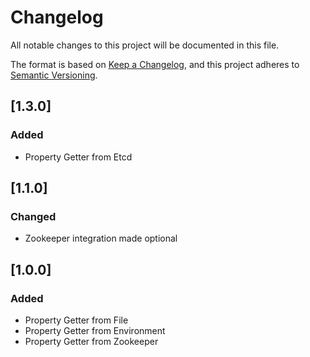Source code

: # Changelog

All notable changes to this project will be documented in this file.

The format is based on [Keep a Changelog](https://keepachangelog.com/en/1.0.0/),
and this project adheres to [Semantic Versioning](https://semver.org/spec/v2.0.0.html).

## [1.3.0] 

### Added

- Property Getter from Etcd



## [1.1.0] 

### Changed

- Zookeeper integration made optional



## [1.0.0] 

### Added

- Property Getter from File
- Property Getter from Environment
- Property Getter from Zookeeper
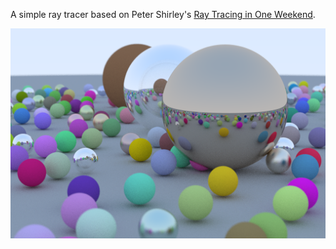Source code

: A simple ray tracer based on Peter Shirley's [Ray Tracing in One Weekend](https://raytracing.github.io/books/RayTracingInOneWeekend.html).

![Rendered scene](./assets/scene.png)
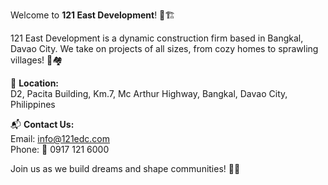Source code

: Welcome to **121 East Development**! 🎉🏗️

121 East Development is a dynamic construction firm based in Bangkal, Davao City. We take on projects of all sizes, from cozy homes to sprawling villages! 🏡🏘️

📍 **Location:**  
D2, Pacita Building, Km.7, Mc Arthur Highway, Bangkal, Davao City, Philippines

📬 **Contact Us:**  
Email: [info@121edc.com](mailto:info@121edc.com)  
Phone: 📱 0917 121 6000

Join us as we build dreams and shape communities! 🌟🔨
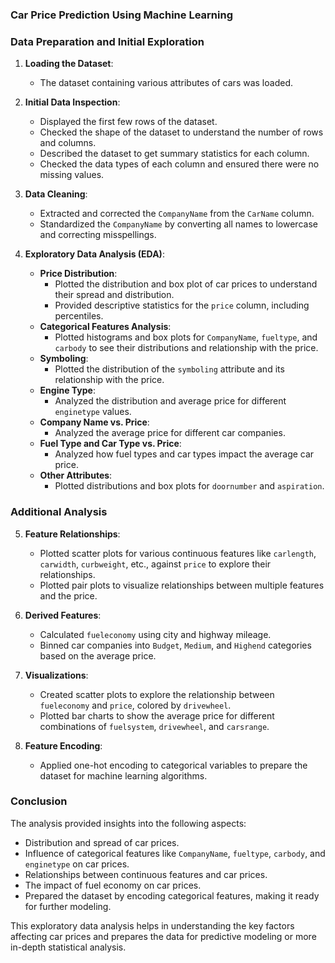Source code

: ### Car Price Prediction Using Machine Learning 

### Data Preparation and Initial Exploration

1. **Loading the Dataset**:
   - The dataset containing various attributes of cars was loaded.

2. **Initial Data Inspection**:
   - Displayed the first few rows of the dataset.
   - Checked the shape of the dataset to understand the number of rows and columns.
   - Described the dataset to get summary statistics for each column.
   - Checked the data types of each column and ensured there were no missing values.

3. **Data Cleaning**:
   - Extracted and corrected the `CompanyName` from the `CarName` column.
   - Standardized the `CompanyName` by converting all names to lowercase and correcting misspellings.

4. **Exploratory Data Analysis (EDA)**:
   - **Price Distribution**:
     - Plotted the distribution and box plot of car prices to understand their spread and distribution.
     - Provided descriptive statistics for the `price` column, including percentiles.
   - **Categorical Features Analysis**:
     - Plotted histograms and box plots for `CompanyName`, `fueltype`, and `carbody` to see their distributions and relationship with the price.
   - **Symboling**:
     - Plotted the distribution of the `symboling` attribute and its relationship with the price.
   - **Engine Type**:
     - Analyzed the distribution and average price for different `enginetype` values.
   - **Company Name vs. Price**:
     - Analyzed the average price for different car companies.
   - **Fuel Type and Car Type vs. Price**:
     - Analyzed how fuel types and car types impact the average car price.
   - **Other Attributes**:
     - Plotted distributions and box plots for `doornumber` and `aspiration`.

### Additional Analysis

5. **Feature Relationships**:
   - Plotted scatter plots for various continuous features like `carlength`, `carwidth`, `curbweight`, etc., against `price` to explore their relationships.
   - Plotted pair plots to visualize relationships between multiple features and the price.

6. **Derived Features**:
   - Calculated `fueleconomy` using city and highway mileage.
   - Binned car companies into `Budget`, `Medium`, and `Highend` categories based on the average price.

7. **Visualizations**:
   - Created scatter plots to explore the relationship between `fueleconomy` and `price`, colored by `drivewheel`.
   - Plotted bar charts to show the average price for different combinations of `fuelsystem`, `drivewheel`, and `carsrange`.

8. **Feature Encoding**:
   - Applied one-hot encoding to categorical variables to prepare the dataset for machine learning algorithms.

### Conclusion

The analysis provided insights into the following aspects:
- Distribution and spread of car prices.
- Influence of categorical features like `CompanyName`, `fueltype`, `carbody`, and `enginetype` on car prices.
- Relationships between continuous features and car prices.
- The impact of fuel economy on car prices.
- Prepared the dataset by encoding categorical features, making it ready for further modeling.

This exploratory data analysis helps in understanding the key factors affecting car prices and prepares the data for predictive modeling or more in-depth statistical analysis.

...

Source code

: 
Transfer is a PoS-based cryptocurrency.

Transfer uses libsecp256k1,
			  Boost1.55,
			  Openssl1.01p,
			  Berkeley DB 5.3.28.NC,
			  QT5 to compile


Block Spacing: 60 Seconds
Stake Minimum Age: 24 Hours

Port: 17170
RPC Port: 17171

## What to produce
For this task, write out exactly the lines of the entries above, starting at the line with "- Plotted histograms" and ending at the line with "The analysis provided", both included, and no others.

## Answer
     - Plotted histograms and box plots for `CompanyName`, `fueltype`, and `carbody` to see their distributions and relationship with the price.
   - **Symboling**:
     - Plotted the distribution of the `symboling` attribute and its relationship with the price.
   - **Engine Type**:
     - Analyzed the distribution and average price for different `enginetype` values.
   - **Company Name vs. Price**:
     - Analyzed the average price for different car companies.
   - **Fuel Type and Car Type vs. Price**:
     - Analyzed how fuel types and car types impact the average car price.
   - **Other Attributes**:
     - Plotted distributions and box plots for `doornumber` and `aspiration`.

### Additional Analysis

5. **Feature Relationships**:
   - Plotted scatter plots for various continuous features like `carlength`, `carwidth`, `curbweight`, etc., against `price` to explore their relationships.
   - Plotted pair plots to visualize relationships between multiple features and the price.

6. **Derived Features**:
   - Calculated `fueleconomy` using city and highway mileage.
   - Binned car companies into `Budget`, `Medium`, and `Highend` categories based on the average price.

7. **Visualizations**:
   - Created scatter plots to explore the relationship between `fueleconomy` and `price`, colored by `drivewheel`.
   - Plotted bar charts to show the average price for different combinations of `fuelsystem`, `drivewheel`, and `carsrange`.

8. **Feature Encoding**:
   - Applied one-hot encoding to categorical variables to prepare the dataset for machine learning algorithms.

### Conclusion

The analysis provided insights into the following aspects:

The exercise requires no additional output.